On October 23, 1972, in response to several environmental disasters, Congress passed the Marine Protection, Research and Sanctuaries Act which, among other things, established the National Marine Sanctuary System. Three years later, the underwater resting place of the shipwrecked Civil War ironclad USS Monitor became the first national marine sanctuary in the United States.
Today, NOAA’s Office of National Marine Sanctuaries serves as the trustee for a network of ocean parks encompassing more than 620,000 square miles of marine and Great Lakes waters, an area nearly the size of Alaska. The network includes a system of 15 national marine sanctuaries and two marine national monuments, that conserve areas with special ecological, cultural, and historical significance.
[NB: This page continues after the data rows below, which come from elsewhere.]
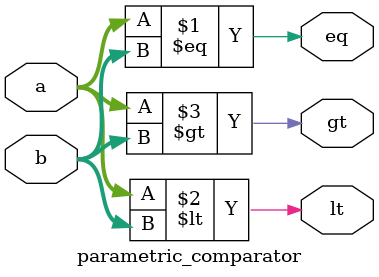
<source format=v>
module parametric_comparator #(parameter N = 4)(
	 input  [N-1:0] a,b,
	 output eq,lt,gt
);

  assign eq = (a == b);
  assign lt = (a < b);
  assign gt = (a > b);

endmodule


</source>
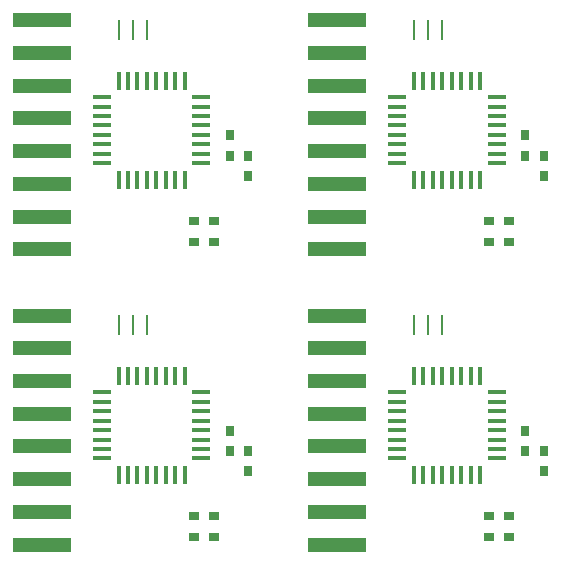
<source format=gtp>
%MOIN*%
%OFA0B0*%
%FSLAX26Y26*%
%IPPOS*%
%LPD*%
%ADD31R,0.007868X0.066923*%
%ADD35R,0.059049X0.011805*%
%ADD37R,0.011805X0.059049*%
%ADD39R,0.03149X0.035427*%
%ADD41R,0.035427X0.03149*%
%ADD43R,0.19212X0.04662*%
%ADD75R,0.007868X0.066923*%
%ADD79R,0.059049X0.011805*%
%ADD81R,0.011805X0.059049*%
%ADD83R,0.03149X0.035427*%
%ADD85R,0.035427X0.03149*%
%ADD87R,0.19212X0.04662*%
%ADD119R,0.007868X0.066923*%
%ADD123R,0.059049X0.011805*%
%ADD125R,0.011805X0.059049*%
%ADD127R,0.03149X0.035427*%
%ADD129R,0.035427X0.03149*%
%ADD131R,0.19212X0.04662*%
%ADD163R,0.007868X0.066923*%
%ADD167R,0.059049X0.011805*%
%ADD169R,0.011805X0.059049*%
%ADD171R,0.03149X0.035427*%
%ADD173R,0.035427X0.03149*%
%ADD175R,0.19212X0.04662*%
%LPD*%
G90*
G75*
G01*
D43*
X-00314960Y-00314960D02*
X00184990Y00109990D03*
X00184990Y00218990D03*
X00184990Y00327990D03*
X00184990Y00436989D03*
X00184990Y00545990D03*
X00184990Y00654990D03*
X00184990Y00763990D03*
X00185040Y00873029D03*
D41*
X00691238Y00134988D03*
X00758168Y00134988D03*
X00691238Y00203739D03*
X00758168Y00203739D03*
D39*
X00872490Y00353739D03*
X00872490Y00420668D03*
X00809990Y00422488D03*
X00809990Y00489417D03*
D37*
X00659990Y00672488D03*
X00628494Y00672488D03*
X00596998Y00672488D03*
X00565501Y00672488D03*
X00534005Y00672488D03*
X00502509Y00672488D03*
X00471013Y00672488D03*
X00439517Y00672488D03*
D35*
X00384399Y00617370D03*
X00384399Y00585874D03*
X00384399Y00554378D03*
X00384399Y00522881D03*
X00384399Y00491386D03*
X00384399Y00459890D03*
X00384399Y00428394D03*
X00384399Y00396898D03*
D37*
X00439517Y00341780D03*
X00471013Y00341780D03*
X00502509Y00341780D03*
X00534005Y00341780D03*
X00565501Y00341780D03*
X00596998Y00341780D03*
X00628494Y00341780D03*
X00659990Y00341780D03*
D35*
X00715108Y00396898D03*
X00715108Y00428394D03*
X00715108Y00459890D03*
X00715108Y00491386D03*
X00715108Y00522881D03*
X00715108Y00554378D03*
X00715108Y00585874D03*
X00715108Y00617370D03*
D31*
X00534988Y00841239D03*
X00487744Y00841239D03*
X00440500Y00841239D03*
G90*
G75*
G01*
D87*
X-00314960Y00669291D02*
X00184990Y01094242D03*
X00184990Y01203242D03*
X00184990Y01312241D03*
X00184990Y01421242D03*
X00184990Y01530242D03*
X00184990Y01639242D03*
X00184990Y01748242D03*
X00185040Y01857281D03*
D85*
X00691238Y01119240D03*
X00758168Y01119240D03*
X00691238Y01187991D03*
X00758168Y01187991D03*
D83*
X00872490Y01337991D03*
X00872490Y01404920D03*
X00809990Y01406739D03*
X00809990Y01473669D03*
D81*
X00659990Y01656740D03*
X00628494Y01656740D03*
X00596998Y01656740D03*
X00565501Y01656740D03*
X00534005Y01656740D03*
X00502509Y01656740D03*
X00471013Y01656740D03*
X00439517Y01656740D03*
D79*
X00384399Y01601621D03*
X00384399Y01570126D03*
X00384399Y01538630D03*
X00384399Y01507134D03*
X00384399Y01475638D03*
X00384399Y01444142D03*
X00384399Y01412646D03*
X00384399Y01381150D03*
D81*
X00439517Y01326031D03*
X00471013Y01326031D03*
X00502509Y01326031D03*
X00534005Y01326031D03*
X00565501Y01326031D03*
X00596998Y01326031D03*
X00628494Y01326031D03*
X00659990Y01326031D03*
D79*
X00715108Y01381150D03*
X00715108Y01412646D03*
X00715108Y01444142D03*
X00715108Y01475638D03*
X00715108Y01507134D03*
X00715108Y01538630D03*
X00715108Y01570126D03*
X00715108Y01601621D03*
D75*
X00534988Y01825491D03*
X00487744Y01825491D03*
X00440500Y01825491D03*
G04 next file*
%LPD*%
G90*
G75*
G01*
D131*
X00669291Y00669291D02*
X01169242Y01094242D03*
X01169242Y01203242D03*
X01169242Y01312241D03*
X01169242Y01421242D03*
X01169242Y01530242D03*
X01169242Y01639242D03*
X01169242Y01748242D03*
X01169292Y01857281D03*
D129*
X01675491Y01119240D03*
X01742420Y01119240D03*
X01675491Y01187991D03*
X01742420Y01187991D03*
D127*
X01856742Y01337991D03*
X01856742Y01404920D03*
X01794242Y01406739D03*
X01794242Y01473669D03*
D125*
X01644242Y01656740D03*
X01612746Y01656740D03*
X01581250Y01656740D03*
X01549753Y01656740D03*
X01518257Y01656740D03*
X01486761Y01656740D03*
X01455264Y01656740D03*
X01423769Y01656740D03*
D123*
X01368651Y01601621D03*
X01368651Y01570126D03*
X01368651Y01538630D03*
X01368651Y01507134D03*
X01368651Y01475638D03*
X01368651Y01444142D03*
X01368651Y01412646D03*
X01368651Y01381150D03*
D125*
X01423769Y01326031D03*
X01455264Y01326031D03*
X01486761Y01326031D03*
X01518257Y01326031D03*
X01549753Y01326031D03*
X01581250Y01326031D03*
X01612746Y01326031D03*
X01644242Y01326031D03*
D123*
X01699358Y01381150D03*
X01699358Y01412646D03*
X01699358Y01444142D03*
X01699358Y01475638D03*
X01699358Y01507134D03*
X01699358Y01538630D03*
X01699358Y01570126D03*
X01699358Y01601621D03*
D119*
X01519240Y01825491D03*
X01471996Y01825491D03*
X01424752Y01825491D03*
G04 next file*
G04 DipTrace 3.3.1.1*
G04 TopPaste.gtp*
G04 #@! TF.FileFunction,Paste,Top*
G04 #@! TF.Part,Single*
G04*
G04 skipping 70
G90*
G75*
G01*
G04 TopPaste*
D175*
X00669291Y-00314960D02*
X01169242Y00109990D03*
X01169242Y00218990D03*
X01169242Y00327990D03*
X01169242Y00436989D03*
X01169242Y00545990D03*
X01169242Y00654990D03*
X01169242Y00763990D03*
X01169292Y00873029D03*
D173*
X01675491Y00134988D03*
X01742420Y00134988D03*
X01675491Y00203739D03*
X01742420Y00203739D03*
D171*
X01856742Y00353739D03*
X01856742Y00420668D03*
X01794242Y00422488D03*
X01794242Y00489417D03*
D169*
X01644242Y00672488D03*
X01612746Y00672488D03*
X01581250Y00672488D03*
X01549753Y00672488D03*
X01518257Y00672488D03*
X01486761Y00672488D03*
X01455264Y00672488D03*
X01423769Y00672488D03*
D167*
X01368651Y00617370D03*
X01368651Y00585874D03*
X01368651Y00554378D03*
X01368651Y00522881D03*
X01368651Y00491386D03*
X01368651Y00459890D03*
X01368651Y00428394D03*
X01368651Y00396898D03*
D169*
X01423769Y00341780D03*
X01455264Y00341780D03*
X01486761Y00341780D03*
X01518257Y00341780D03*
X01549753Y00341780D03*
X01581250Y00341780D03*
X01612746Y00341780D03*
X01644242Y00341780D03*
D167*
X01699358Y00396898D03*
X01699358Y00428394D03*
X01699358Y00459890D03*
X01699358Y00491386D03*
X01699358Y00522881D03*
X01699358Y00554378D03*
X01699358Y00585874D03*
X01699358Y00617370D03*
D163*
X01519240Y00841239D03*
X01471996Y00841239D03*
X01424752Y00841239D03*
M02*
</source>
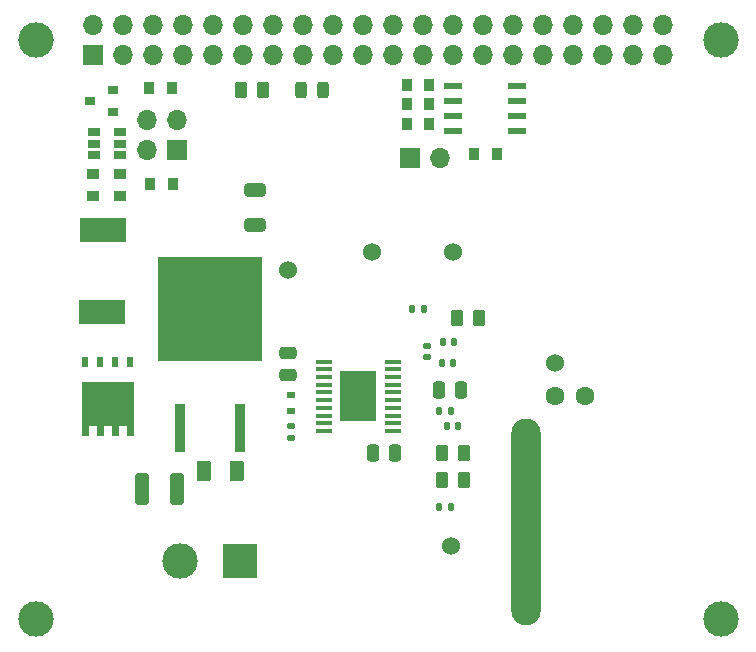
<source format=gts>
G04 #@! TF.GenerationSoftware,KiCad,Pcbnew,(6.0.9-0)*
G04 #@! TF.CreationDate,2023-02-01T16:38:20-05:00*
G04 #@! TF.ProjectId,LM5116-05,4c4d3531-3136-42d3-9035-2e6b69636164,rev?*
G04 #@! TF.SameCoordinates,Original*
G04 #@! TF.FileFunction,Soldermask,Top*
G04 #@! TF.FilePolarity,Negative*
%FSLAX46Y46*%
G04 Gerber Fmt 4.6, Leading zero omitted, Abs format (unit mm)*
G04 Created by KiCad (PCBNEW (6.0.9-0)) date 2023-02-01 16:38:20*
%MOMM*%
%LPD*%
G01*
G04 APERTURE LIST*
G04 Aperture macros list*
%AMRoundRect*
0 Rectangle with rounded corners*
0 $1 Rounding radius*
0 $2 $3 $4 $5 $6 $7 $8 $9 X,Y pos of 4 corners*
0 Add a 4 corners polygon primitive as box body*
4,1,4,$2,$3,$4,$5,$6,$7,$8,$9,$2,$3,0*
0 Add four circle primitives for the rounded corners*
1,1,$1+$1,$2,$3*
1,1,$1+$1,$4,$5*
1,1,$1+$1,$6,$7*
1,1,$1+$1,$8,$9*
0 Add four rect primitives between the rounded corners*
20,1,$1+$1,$2,$3,$4,$5,0*
20,1,$1+$1,$4,$5,$6,$7,0*
20,1,$1+$1,$6,$7,$8,$9,0*
20,1,$1+$1,$8,$9,$2,$3,0*%
%AMFreePoly0*
4,1,17,2.675000,1.605000,1.875000,1.605000,1.875000,0.935000,2.675000,0.935000,2.675000,0.335000,1.875000,0.335000,1.875000,-0.335000,2.675000,-0.335000,2.675000,-0.935000,1.875000,-0.935000,1.875000,-1.605000,2.675000,-1.605000,2.675000,-2.205000,-1.875000,-2.205000,-1.875000,2.205000,2.675000,2.205000,2.675000,1.605000,2.675000,1.605000,$1*%
G04 Aperture macros list end*
%ADD10C,3.000000*%
%ADD11R,0.845000X1.000000*%
%ADD12R,1.000000X0.845000*%
%ADD13R,1.060000X0.650000*%
%ADD14R,0.900000X0.800000*%
%ADD15R,1.550000X0.600000*%
%ADD16O,1.700000X1.700000*%
%ADD17R,1.700000X1.700000*%
%ADD18RoundRect,0.250000X-0.325000X-1.100000X0.325000X-1.100000X0.325000X1.100000X-0.325000X1.100000X0*%
%ADD19RoundRect,0.250000X0.475000X-0.250000X0.475000X0.250000X-0.475000X0.250000X-0.475000X-0.250000X0*%
%ADD20R,0.700000X0.600000*%
%ADD21RoundRect,0.243750X-0.243750X-0.456250X0.243750X-0.456250X0.243750X0.456250X-0.243750X0.456250X0*%
%ADD22R,3.000000X3.000000*%
%ADD23RoundRect,0.250000X-0.262500X-0.450000X0.262500X-0.450000X0.262500X0.450000X-0.262500X0.450000X0*%
%ADD24RoundRect,0.250000X0.375000X0.625000X-0.375000X0.625000X-0.375000X-0.625000X0.375000X-0.625000X0*%
%ADD25RoundRect,0.250000X0.250000X0.475000X-0.250000X0.475000X-0.250000X-0.475000X0.250000X-0.475000X0*%
%ADD26RoundRect,0.147500X-0.172500X0.147500X-0.172500X-0.147500X0.172500X-0.147500X0.172500X0.147500X0*%
%ADD27R,1.450000X0.450000*%
%ADD28R,3.150000X4.350000*%
%ADD29R,4.000000X2.000000*%
%ADD30RoundRect,0.147500X-0.147500X-0.172500X0.147500X-0.172500X0.147500X0.172500X-0.147500X0.172500X0*%
%ADD31RoundRect,0.250000X0.650000X-0.325000X0.650000X0.325000X-0.650000X0.325000X-0.650000X-0.325000X0*%
%ADD32RoundRect,0.147500X0.147500X0.172500X-0.147500X0.172500X-0.147500X-0.172500X0.147500X-0.172500X0*%
%ADD33RoundRect,0.250000X-0.250000X-0.475000X0.250000X-0.475000X0.250000X0.475000X-0.250000X0.475000X0*%
%ADD34RoundRect,0.147500X0.172500X-0.147500X0.172500X0.147500X-0.172500X0.147500X-0.172500X-0.147500X0*%
%ADD35O,2.500000X17.500000*%
%ADD36FreePoly0,270.000000*%
%ADD37R,0.500000X0.850000*%
%ADD38R,0.970000X4.070000*%
%ADD39R,8.770000X8.920000*%
%ADD40C,1.524000*%
%ADD41C,1.600000*%
G04 APERTURE END LIST*
D10*
X82040000Y-64310000D03*
X140040000Y-64330000D03*
X82040000Y-113320000D03*
X140030000Y-113310000D03*
D11*
X91637500Y-68400000D03*
X93562500Y-68400000D03*
X91737500Y-76500000D03*
X93662500Y-76500000D03*
X119137500Y-74000000D03*
X121062500Y-74000000D03*
D12*
X86900000Y-75637500D03*
X86900000Y-77562500D03*
X89200000Y-75637500D03*
X89200000Y-77562500D03*
D11*
X113437500Y-71400000D03*
X115362500Y-71400000D03*
X113437500Y-69700000D03*
X115362500Y-69700000D03*
D13*
X86950000Y-72150000D03*
X86950000Y-73100000D03*
X86950000Y-74050000D03*
X89150000Y-74050000D03*
X89150000Y-73100000D03*
X89150000Y-72150000D03*
D14*
X88600000Y-70419000D03*
X88600000Y-68519000D03*
X86600000Y-69469000D03*
D15*
X122800000Y-72005000D03*
X122800000Y-70735000D03*
X122800000Y-69465000D03*
X122800000Y-68195000D03*
X117400000Y-68195000D03*
X117400000Y-69465000D03*
X117400000Y-70735000D03*
X117400000Y-72005000D03*
D16*
X91440000Y-71120000D03*
X93980000Y-71120000D03*
X91440000Y-73660000D03*
D17*
X93980000Y-73660000D03*
D11*
X113437500Y-68100000D03*
X115362500Y-68100000D03*
D18*
X91030000Y-102362000D03*
X93980000Y-102362000D03*
D19*
X103378000Y-92710000D03*
X103378000Y-90810000D03*
D20*
X103632000Y-95758000D03*
X103632000Y-94358000D03*
D21*
X104472500Y-68580000D03*
X106347500Y-68580000D03*
D22*
X99314000Y-108458000D03*
D10*
X94234000Y-108458000D03*
D23*
X99417500Y-68580000D03*
X101242500Y-68580000D03*
D24*
X99060000Y-100838000D03*
X96260000Y-100838000D03*
D23*
X116435500Y-99314000D03*
X118260500Y-99314000D03*
X116463000Y-101600000D03*
X118288000Y-101600000D03*
D25*
X112456000Y-99314000D03*
X110556000Y-99314000D03*
D26*
X103632000Y-97028000D03*
X103632000Y-97998000D03*
D27*
X112276000Y-97413000D03*
X112276000Y-96763000D03*
X112276000Y-96113000D03*
X112276000Y-95463000D03*
X112276000Y-94813000D03*
X112276000Y-94163000D03*
X112276000Y-93513000D03*
X112276000Y-92863000D03*
X112276000Y-92213000D03*
X112276000Y-91563000D03*
X106426000Y-91563000D03*
X106426000Y-92213000D03*
X106426000Y-92863000D03*
X106426000Y-93513000D03*
X106426000Y-94163000D03*
X106426000Y-94813000D03*
X106426000Y-95463000D03*
X106426000Y-96113000D03*
X106426000Y-96763000D03*
X106426000Y-97413000D03*
D28*
X109351000Y-94488000D03*
D29*
X87630000Y-87376000D03*
X87757000Y-80391000D03*
D23*
X117710000Y-87884000D03*
X119535000Y-87884000D03*
D17*
X113700000Y-74295000D03*
D16*
X116240000Y-74295000D03*
D30*
X116863000Y-97028000D03*
X117833000Y-97028000D03*
D31*
X100584000Y-79961000D03*
X100584000Y-77011000D03*
D32*
X117410000Y-91694000D03*
X116440000Y-91694000D03*
X117456000Y-89916000D03*
X116486000Y-89916000D03*
D33*
X116186000Y-93980000D03*
X118086000Y-93980000D03*
D30*
X116209000Y-95758000D03*
X117179000Y-95758000D03*
X113923000Y-87122000D03*
X114893000Y-87122000D03*
X116209000Y-103886000D03*
X117179000Y-103886000D03*
D34*
X115170000Y-91186000D03*
X115170000Y-90216000D03*
D35*
X123571000Y-105156000D03*
D36*
X88138000Y-95138000D03*
D37*
X90043000Y-91588000D03*
X88773000Y-91588000D03*
X87503000Y-91588000D03*
X86233000Y-91588000D03*
D38*
X94234000Y-97172000D03*
D39*
X96774000Y-87082000D03*
D38*
X99314000Y-97172000D03*
D40*
X103378000Y-83820000D03*
X125984000Y-91694000D03*
X117202000Y-107188000D03*
X117348000Y-82296000D03*
D41*
X128504000Y-94488000D03*
X126004000Y-94488000D03*
D40*
X110490000Y-82296000D03*
D17*
X86920000Y-65590000D03*
D16*
X86920000Y-63050000D03*
X89460000Y-65590000D03*
X89460000Y-63050000D03*
X92000000Y-65590000D03*
X92000000Y-63050000D03*
X94540000Y-65590000D03*
X94540000Y-63050000D03*
X97080000Y-65590000D03*
X97080000Y-63050000D03*
X99620000Y-65590000D03*
X99620000Y-63050000D03*
X102160000Y-65590000D03*
X102160000Y-63050000D03*
X104700000Y-65590000D03*
X104700000Y-63050000D03*
X107240000Y-65590000D03*
X107240000Y-63050000D03*
X109780000Y-65590000D03*
X109780000Y-63050000D03*
X112320000Y-65590000D03*
X112320000Y-63050000D03*
X114860000Y-65590000D03*
X114860000Y-63050000D03*
X117400000Y-65590000D03*
X117400000Y-63050000D03*
X119940000Y-65590000D03*
X119940000Y-63050000D03*
X122480000Y-65590000D03*
X122480000Y-63050000D03*
X125020000Y-65590000D03*
X125020000Y-63050000D03*
X127560000Y-65590000D03*
X127560000Y-63050000D03*
X130100000Y-65590000D03*
X130100000Y-63050000D03*
X132640000Y-65590000D03*
X132640000Y-63050000D03*
X135180000Y-65590000D03*
X135180000Y-63050000D03*
M02*

</source>
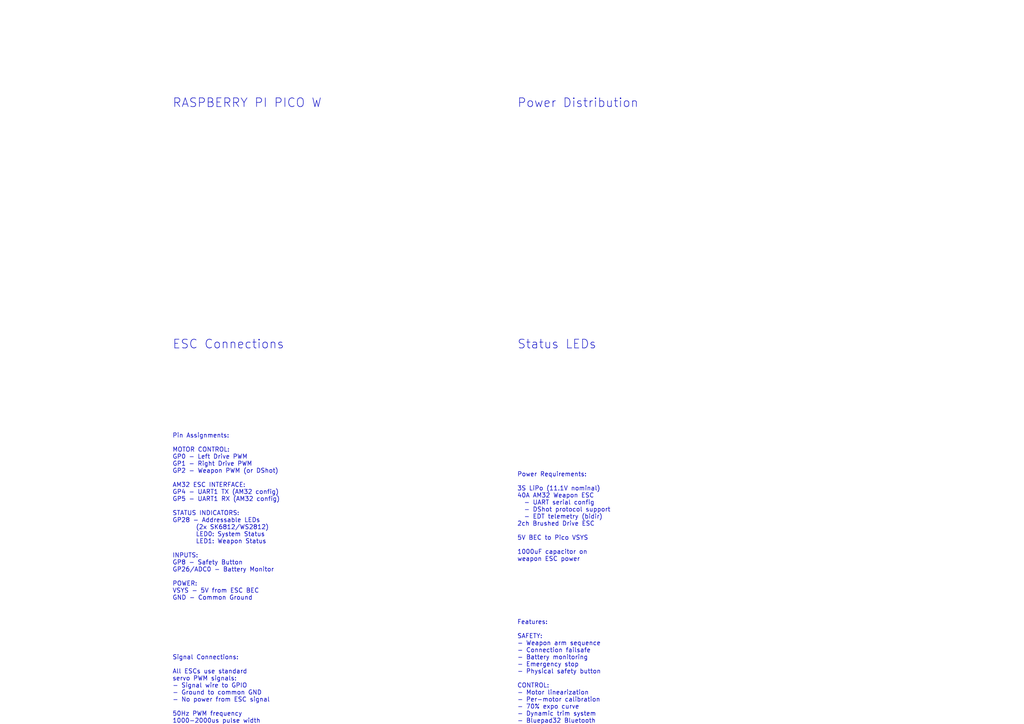
<source format=kicad_sch>
(kicad_sch
	(version 20250114)
	(generator "eeschema")
	(generator_version "9.0")
	(uuid "e63e39d7-6ac0-4ffd-8aa3-1841c4c47536")
	(paper "A4")
	(title_block
		(title "ThumbsUp - Antweight Combat Robot Control System")
		(date "2025-11-18")
		(rev "1.2")
		(company "ThumbsUp Robot")
		(comment 1 "Raspberry Pi Pico W with Bluepad32 Bluetooth controller")
		(comment 2 "3S LiPo powered with brushed drive motors and brushless weapon")
		(comment 3 "AM32 ESC integration with DShot and serial configuration")
	)
	(lib_symbols)
	(text "Power Requirements:\n\n3S LiPo (11.1V nominal)\n40A AM32 Weapon ESC\n  - UART serial config\n  - DShot protocol support\n  - EDT telemetry (bidir)\n2ch Brushed Drive ESC\n\n5V BEC to Pico VSYS\n\n1000uF capacitor on\nweapon ESC power"
		(exclude_from_sim no)
		(at 150 150 0)
		(effects
			(font
				(size 1.27 1.27)
			)
			(justify left)
		)
		(uuid "11f8afd7-885e-4798-808d-e9fb90c0ba3e")
	)
	(text "Pin Assignments:\n\nMOTOR CONTROL:\nGP0 - Left Drive PWM\nGP1 - Right Drive PWM\nGP2 - Weapon PWM (or DShot)\n\nAM32 ESC INTERFACE:\nGP4 - UART1 TX (AM32 config)\nGP5 - UART1 RX (AM32 config)\n\nSTATUS INDICATORS:\nGP28 - Addressable LEDs\n       (2x SK6812/WS2812)\n       LED0: System Status\n       LED1: Weapon Status\n\nINPUTS:\nGP8 - Safety Button\nGP26/ADC0 - Battery Monitor\n\nPOWER:\nVSYS - 5V from ESC BEC\nGND - Common Ground"
		(exclude_from_sim no)
		(at 50 150 0)
		(effects
			(font
				(size 1.27 1.27)
			)
			(justify left)
		)
		(uuid "12939425-7704-4e35-a6b0-ca112310a370")
	)
	(text "Signal Connections:\n\nAll ESCs use standard\nservo PWM signals:\n- Signal wire to GPIO\n- Ground to common GND\n- No power from ESC signal\n\n50Hz PWM frequency\n1000-2000us pulse width"
		(exclude_from_sim no)
		(at 50 200 0)
		(effects
			(font
				(size 1.27 1.27)
			)
			(justify left)
		)
		(uuid "23942eba-ac33-434b-888e-b7b6542c448f")
	)
	(text "Power Distribution"
		(exclude_from_sim no)
		(at 150 30 0)
		(effects
			(font
				(size 2.54 2.54)
			)
			(justify left)
		)
		(uuid "2b24c9e1-76ea-488b-acb8-21c92e23f713")
	)
	(text "ESC Connections"
		(exclude_from_sim no)
		(at 50 100 0)
		(effects
			(font
				(size 2.54 2.54)
			)
			(justify left)
		)
		(uuid "52580525-0cbc-4099-b0e9-a9ff8750ce7c")
	)
	(text "Status LEDs"
		(exclude_from_sim no)
		(at 150 100 0)
		(effects
			(font
				(size 2.54 2.54)
			)
			(justify left)
		)
		(uuid "5c0a7b3d-f9a5-437f-97b1-eb855e898e2f")
	)
	(text "RASPBERRY PI PICO W"
		(exclude_from_sim no)
		(at 50 30 0)
		(effects
			(font
				(size 2.54 2.54)
			)
			(justify left)
		)
		(uuid "c2b49027-c5fc-48e5-a347-5e71dc01f656")
	)
	(text "Features:\n\nSAFETY:\n- Weapon arm sequence\n- Connection failsafe\n- Battery monitoring\n- Emergency stop\n- Physical safety button\n\nCONTROL:\n- Motor linearization\n- Per-motor calibration\n- 70% expo curve\n- Dynamic trim system\n- Bluepad32 Bluetooth\n\nCALIBRATION:\n- Hold X+Y to enter\n- Auto-stepping PWM\n- Measured: 805 RPM max"
		(exclude_from_sim no)
		(at 150 200 0)
		(effects
			(font
				(size 1.27 1.27)
			)
			(justify left)
		)
		(uuid "de674748-4982-4f3e-ae26-8d4d2524507b")
	)
	(sheet_instances
		(path "/"
			(page "1")
		)
	)
	(embedded_fonts no)
)

</source>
The National Marine Sanctuary System supports coastal communities and drives local economies by providing jobs and opportunities for people to discover, recreate, and form lifelong connections with these spectacular places.
Sanctuaries connect people and communities through science, education, and stewardship. We rely on these networks to inspire community-based solutions that help us understand and protect our nation’s most spectacular underwater habitats, wildlife, archaeological wonders, and cultural seascapes.
Managed by NOAA’s Office of National Marine Sanctuaries, Monitor National Marine Sanctuary was designated in 1975 to protect the wreck of the famed Civil War ironclad USS Monitor, which sank during a storm 16 miles off Cape Hatteras, North Carolina in 1862.